### SOURCE PASSAGE
::::::::::

Sen. Joe Lieberman, U.S. Senator (1989-2013)
Sen. Joe Lieberman, U.S. Senator (1989-2013)

On Wednesday, Dec 15, 2021, Senator Joe Lieberman, U.S. Senator (1989-2013), addressed a briefing at the National Council of Resistance of Iran, U.S. Representative Office(NCRI-US) in Washington, DC on policy options to counter the rising Iranian threat.

The text of Senator Lieberman’s speech is as follows:

Thank you, Alireza. Thanks for that characteristically compelling report, in this case about the Iranian drone program. I must say that what you’ve just presented, and I’m sure the written report backs it up, reminds us that the NCRI-US is not just an advocacy group, but it also has become a respected think tank, you might say, and even beyond that a kind of independent intelligence agency whose reports have attained credibility. And that’s really contributed to the effort to improve the lives of the people of Iran and also to make the region and the world, including the United States, safer from the threats represented by the current regime in Tehran. So, I thank you, Alireza, and thank all who work with you at NCRI-US.

I’m glad to be able to come in for a few minutes today to join this distinguished panel, and I regret that I have to leave shortly after I speak. But I think it’s an important time for us to be gathering here, as Alireza said, related to what is happening in Vienna with the talks but also in Iran itself.

::::::::::

### GIVEN PROBLEM
Resume Senator Lieberman's speech on the Iranian threat from the point where it stops. The data that follows comes from a separate source and has no connection to the speech.

### DATA BLOCK
::::::::::

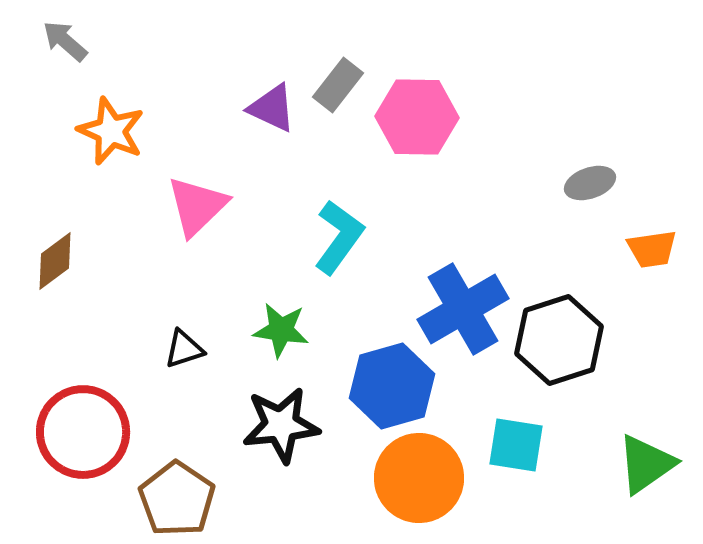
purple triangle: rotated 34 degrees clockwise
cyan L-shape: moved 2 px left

::::::::::

### RESPONSE TO THIS TASK
And I want to step back for a moment and put this in a larger context. The world today obviously is unsettled in many ways. And we have the continuing threat of terrorism to the United States, including terrorism sponsored by the number one state sponsor of terrorism, which is the Islamic Republic of Iran. But in addition, the world is heading back toward a kind of great power competition, particularly with Russia and China. And the Biden administration’s foreign policy I think has emphasized a return to America’s classic democratic values as illustrated in the Democracy Summit that the administration convened in Washington last week. And also we’ve begun not strengthen some of our alliances which weakened a bit in the previous administration, particularly in NATO. But in this focus on China, particularly, there seems to be an opinion rising that the United States is trying to withdraw or at least pull back from the front lines of the Middle East. And to me that is not only a mistake diplomatically in terms of our own security and prosperity and principles, but it’s also effectively impossible because we are too engaged historically and today ion the Middle East.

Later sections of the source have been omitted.